REQUIREMENT ->
Tell how many lines in the data contain the string "presence", using a single number as the whole reply.

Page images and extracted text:
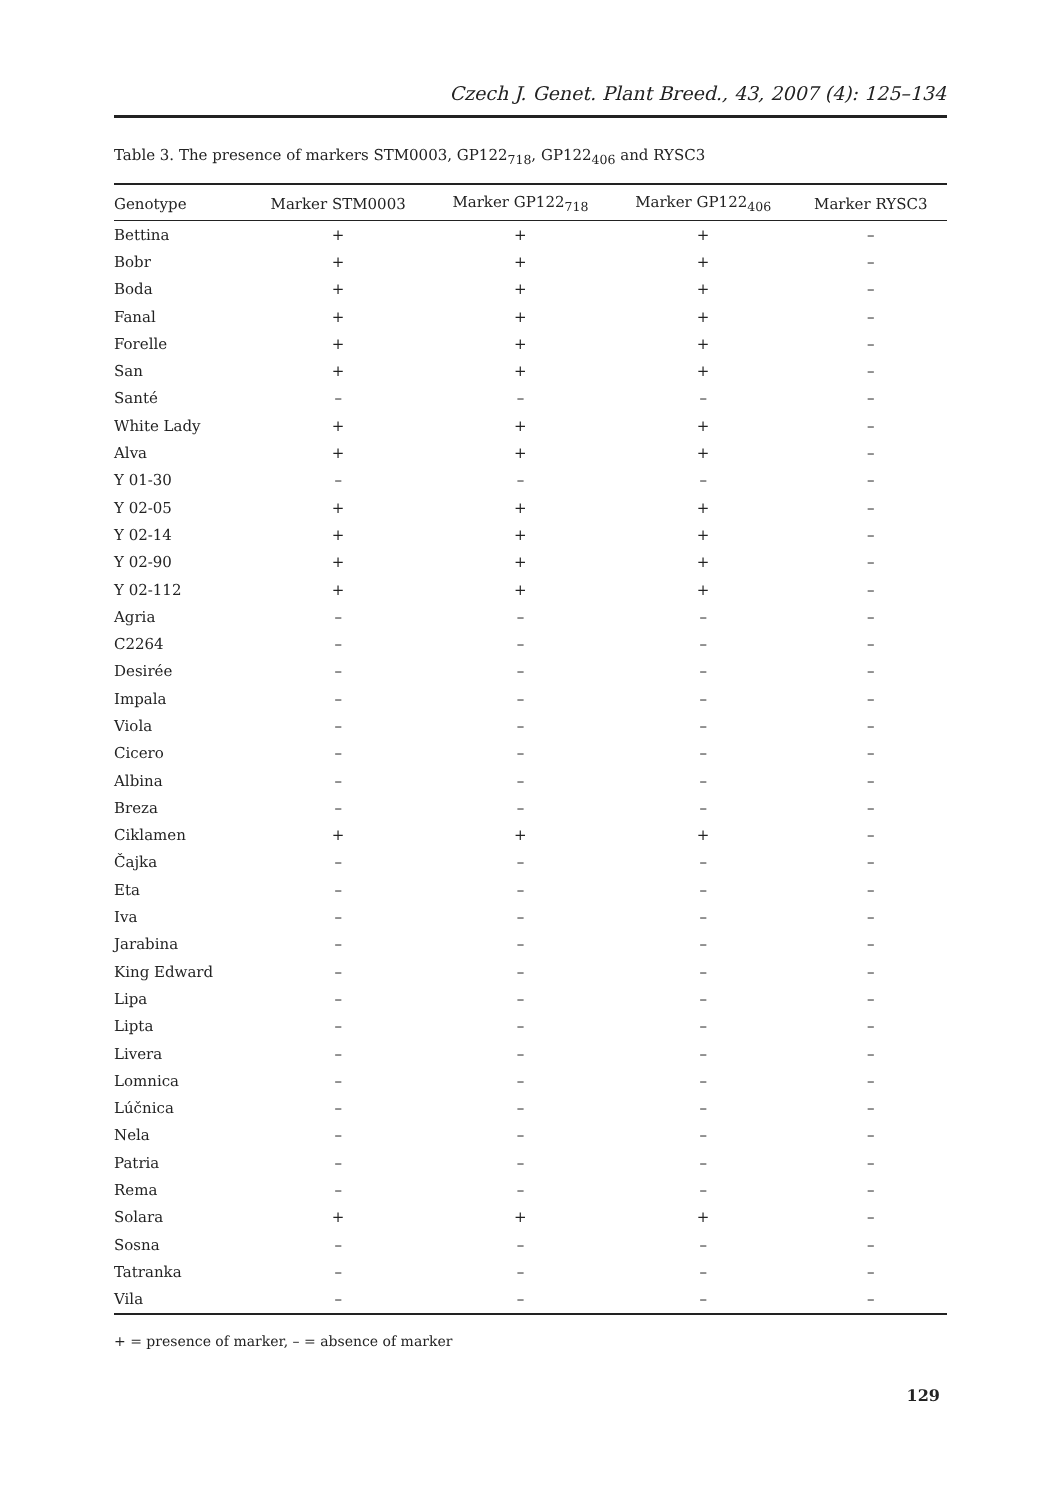Czech J. Genet. Plant Breed., 43, 2007 (4): 125–134
Table 3. The presence of markers STM0003, GP122<sub>718</sub>, GP122<sub>406</sub> and RYSC3
| Genotype | Marker STM0003 | Marker GP122<sub>718</sub> | Marker GP122<sub>406</sub> | Marker RYSC3 |
| --- | --- | --- | --- | --- |
| Bettina | + | + | + | – |
| Bobr | + | + | + | – |
| Boda | + | + | + | – |
| Fanal | + | + | + | – |
| Forelle | + | + | + | – |
| San | + | + | + | – |
| Santé | – | – | – | – |
| White Lady | + | + | + | – |
| Alva | + | + | + | – |
| Y 01-30 | – | – | – | – |
| Y 02-05 | + | + | + | – |
| Y 02-14 | + | + | + | – |
| Y 02-90 | + | + | + | – |
| Y 02-112 | + | + | + | – |
| Agria | – | – | – | – |
| C2264 | – | – | – | – |
| Desirée | – | – | – | – |
| Impala | – | – | – | – |
| Viola | – | – | – | – |
| Cicero | – | – | – | – |
| Albina | – | – | – | – |
| Breza | – | – | – | – |
| Ciklamen | + | + | + | – |
| Čajka | – | – | – | – |
| Eta | – | – | – | – |
| Iva | – | – | – | – |
| Jarabina | – | – | – | – |
| King Edward | – | – | – | – |
| Lipa | – | – | – | – |
| Lipta | – | – | – | – |
| Livera | – | – | – | – |
| Lomnica | – | – | – | – |
| Lúčnica | – | – | – | – |
| Nela | – | – | – | – |
| Patria | – | – | – | – |
| Rema | – | – | – | – |
| Solara | + | + | + | – |
| Sosna | – | – | – | – |
| Tatranka | – | – | – | – |
| Vila | – | – | – | – |
+ = presence of marker, – = absence of marker
129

WRITTEN RESPONSE ->
2